Virus, Viroids and Lichens

Five kingdom systems of classification do not include viruses, Viroids and Lichens.

Virus

Viruses are non-cellular, microscopic infectious agents that can only reproduce inside a host cell. Viruses cannot be classified as living organisms or nonliving. Because they possess certain defining characteristic features of living and nonliving organisms.

The virus is made up of genetic material and protein that can replicate only within the living cells of bacteria, plants and animals.

It enters the host and attaches itself to a specific host cell, injects its genetic material, reproduces by using the host genetic material and finally, the host cell splits open, releasing the new viruses.
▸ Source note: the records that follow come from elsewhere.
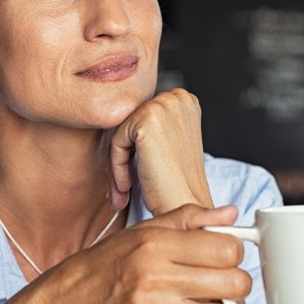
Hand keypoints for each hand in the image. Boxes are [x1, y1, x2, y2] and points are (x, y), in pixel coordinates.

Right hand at [30, 203, 249, 303]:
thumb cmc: (103, 265)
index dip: (233, 251)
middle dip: (234, 281)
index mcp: (153, 244)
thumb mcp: (140, 232)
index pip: (226, 249)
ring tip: (203, 301)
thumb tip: (229, 214)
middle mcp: (154, 278)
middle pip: (233, 283)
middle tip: (220, 279)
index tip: (224, 254)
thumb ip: (188, 219)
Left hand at [109, 88, 212, 213]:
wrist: (186, 205)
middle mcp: (177, 97)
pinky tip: (126, 187)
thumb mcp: (169, 143)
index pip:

Viruses can also be crystallized. Other than proteins, viruses also contain genetic material that possesses nucleic acids (DNA or RNA) which are encased within a  protective protein coat. 

In general, viruses that infect plants have single-stranded RNA and viruses that infect animals have double-stranded DNA.
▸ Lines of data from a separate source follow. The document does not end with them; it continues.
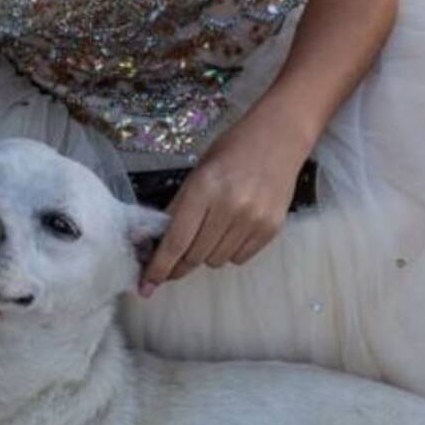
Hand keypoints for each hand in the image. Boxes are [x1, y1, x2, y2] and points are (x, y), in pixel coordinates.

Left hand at [140, 120, 310, 295]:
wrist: (278, 138)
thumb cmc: (230, 153)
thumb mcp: (196, 175)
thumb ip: (176, 210)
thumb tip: (152, 244)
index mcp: (204, 189)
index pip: (175, 241)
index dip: (158, 267)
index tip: (146, 286)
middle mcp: (229, 207)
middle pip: (194, 256)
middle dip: (179, 263)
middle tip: (174, 261)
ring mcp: (253, 220)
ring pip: (216, 261)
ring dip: (206, 254)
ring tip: (212, 229)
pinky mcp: (271, 229)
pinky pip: (238, 258)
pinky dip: (229, 251)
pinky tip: (232, 229)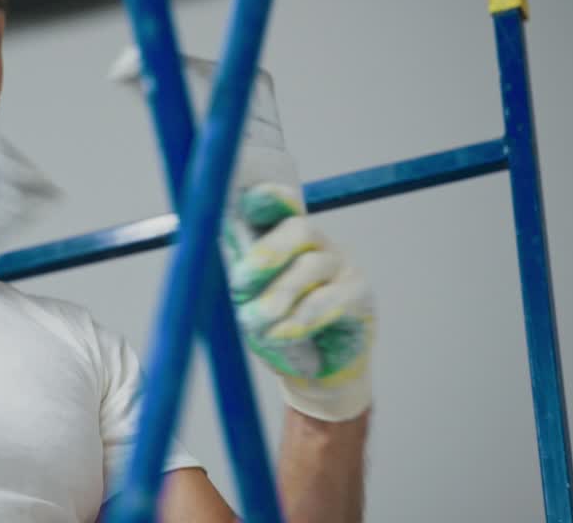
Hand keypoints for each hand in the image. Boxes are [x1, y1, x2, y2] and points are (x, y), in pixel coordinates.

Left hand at [223, 183, 373, 421]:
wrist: (318, 373)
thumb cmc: (277, 328)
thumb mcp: (249, 304)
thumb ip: (238, 281)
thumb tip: (213, 262)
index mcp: (284, 238)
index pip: (281, 207)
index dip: (268, 199)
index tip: (246, 200)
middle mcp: (316, 244)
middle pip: (298, 229)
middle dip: (266, 252)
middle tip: (238, 283)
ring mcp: (341, 267)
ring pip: (310, 266)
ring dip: (278, 295)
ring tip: (253, 321)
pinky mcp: (359, 296)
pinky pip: (330, 300)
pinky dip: (301, 318)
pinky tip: (280, 334)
Bacteria feeding viruses are called Bacteriophages. They are usually double-stranded DNA viruses.

Viruses are inactive when they are outside of host cells, but become active within host cells. They cause several infections and reproduce by using the enzymes and raw materials

These entities are able to infect all forms of life, ranging from bacteria to humans, and consequently, they bring about a multitude of diseases in their host.

Viroids 

Viroids are new infectious agents smaller than viruses, causing potato spindle tuber disease. They are free RNA without a protein coat.

Viroids are plant pathogens that are infectious and only affect plants. Viroids possess circular strands of ribonucleic acids (RNA’s) which hijack the cellular machinery present in plant cells to reproduce new copies of themselves. It primarily affects all forms of higher plants.

The plants that are infected by viroids that infect other plants and responsible for the crop failures 

Viroids were discovered by T.O. Diener in the year 1971. Viroids are the plant parasites like transcriptional machinery of the cell organelles.

Viroids are classified into two families namely Pospiviroidae- nuclear viroids and Avsunviroidae- chloroplastic viroids.

They move in an intracellular manner, cell to cell through the plasmodesmata, and a long distance through the phloem.

Lichens 

A lichen is not a single organism but a symbiotic association between algae and fungi. The algae part is called Phycobiont and the fungi parts are called Mycobiont.

Ascomycetes or Basidiomycetes are the most common fungi in lichens. The common algal partners are either green algae Chlorophyta or Cyanophyceae family of blue-green bacteria.

Most lichens are smaller than a few centimetres, the largest lichen can be up to 3ft long. They are colourful, ranging from yellow to greens and black.

Generally, lichens grow slowly. The one in which the phycobiont is a blue-green bacterium that has the ability to convert nitrogen gas into ammonia.